Who knew that people would not only not protest, but would actually eagerly participate?
This isn’t the security state we were warned about. In 1984, George Orwell painted a picture of a paranoid, hyper-aggressive government that installed cameras and listening devices in all of our homes and on all of our streets, watching and listening for any sign of dissent. It is difficult to conceive of the costs incurred by the state in this vision.
In The Dark Knight (2008), the second in Christopher Nolan’s re-imagined Batman trilogy, Gotham police faced a similar situation to that faced by the FBI in Boston last week, needing to find an unpredictable killer hiding somewhere in the city. Batman pitches in by creating a device that secretly uses every cell phone in the city as a form of sonar, allowing him to constantly surveil everything. Even our superhero considers this device so terrible and potentially destructive to the liberties of the people he’s sworn to protect that he designs it to be used only once—by someone other than him—and then to destroy itself.
Apparently, Bruce Wayne could have saved himself quite a bit of money just by asking people to submit their cell phone photos. Who knew that people would not only not protest, but would actually eagerly participate?

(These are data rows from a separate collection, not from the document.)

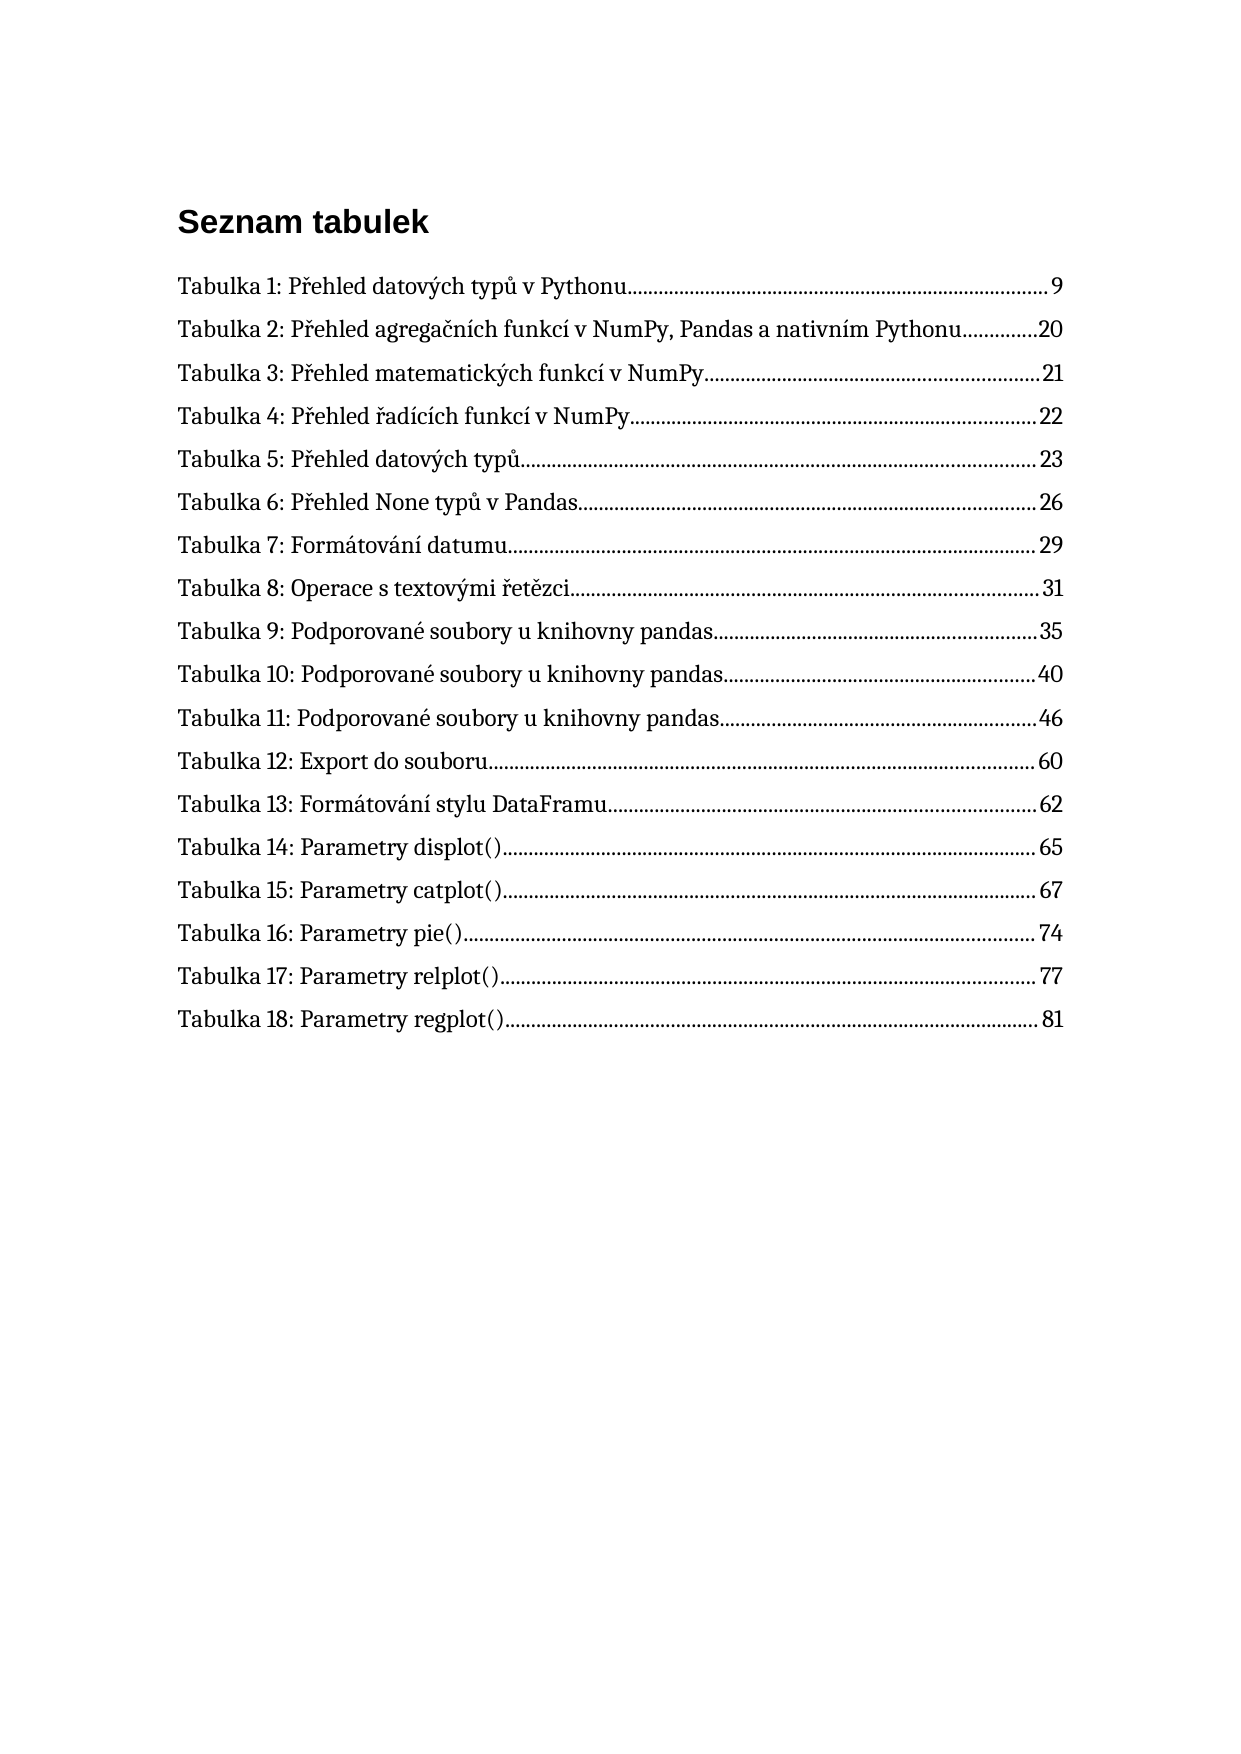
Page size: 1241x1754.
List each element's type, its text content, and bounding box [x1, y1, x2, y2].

text Tabulka 10: Podporované soubory u knihovny pandas 40 [177, 660, 1063, 689]
text Tabulka 5: Přehled datových typů 23 [177, 445, 1063, 473]
text Tabulka 17: Parametry relplot() 77 [177, 962, 1063, 991]
text Tabulka 13: Formátování stylu DataFramu 62 [177, 790, 1063, 818]
text Tabulka 16: Parametry pie() 74 [177, 919, 1063, 948]
text Tabulka 11: Podporované soubory u knihovny pandas 46 [177, 703, 1063, 732]
text Tabulka 7: Formátování datumu 29 [177, 531, 1063, 560]
text Tabulka 6: Přehled None typů v Pandas 26 [177, 488, 1063, 517]
text Tabulka 8: Operace s textovými řetězci 31 [177, 574, 1063, 603]
text Tabulka 4: Přehled řadících funkcí v NumPy 22 [177, 402, 1063, 430]
text Tabulka 18: Parametry regplot() 81 [177, 1005, 1063, 1034]
text Tabulka 14: Parametry displot() 65 [177, 833, 1063, 862]
subtitle Seznam tabulek [177, 202, 1063, 241]
text Tabulka 12: Export do souboru 60 [177, 747, 1063, 775]
text Tabulka 15: Parametry catplot() 67 [177, 876, 1063, 905]
text Tabulka 1: Přehled datových typů v Pythonu 9 [177, 272, 1063, 301]
text Tabulka 3: Přehled matematických funkcí v NumPy 21 [177, 358, 1063, 387]
text Tabulka 9: Podporované soubory u knihovny pandas 35 [177, 617, 1063, 646]
text Tabulka 2: Přehled agregačních funkcí v NumPy, Pandas a nativním Pythonu 20 [177, 315, 1063, 344]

Several studies from political psychology (such as this, this, and this) show that people are actually quite willing to defer to authorities during a time of crisis. And as Stanley Milgram’s classic, creepy studies show, sometimes there doesn’t even need to be a crisis for people to submit to authorities, even in horrible ways. Besides, in the Boston case, it’s not like this was a major imposition—if the authorities want my photos of my friends standing in front of a coffee shop, what’s the harm? And when it leads to the arrest or death of some pretty dangerous people, it’s easy to feel like it was a good trade.
Nonetheless, last week’s events showed us a face of Big Brother that wasn’t widely anticipated. The state doesn’t need to spy on us constantly to root out wrongdoers. It doesn’t need to hire thousands of undercover officers to catch criminals. We’ll do the job for free.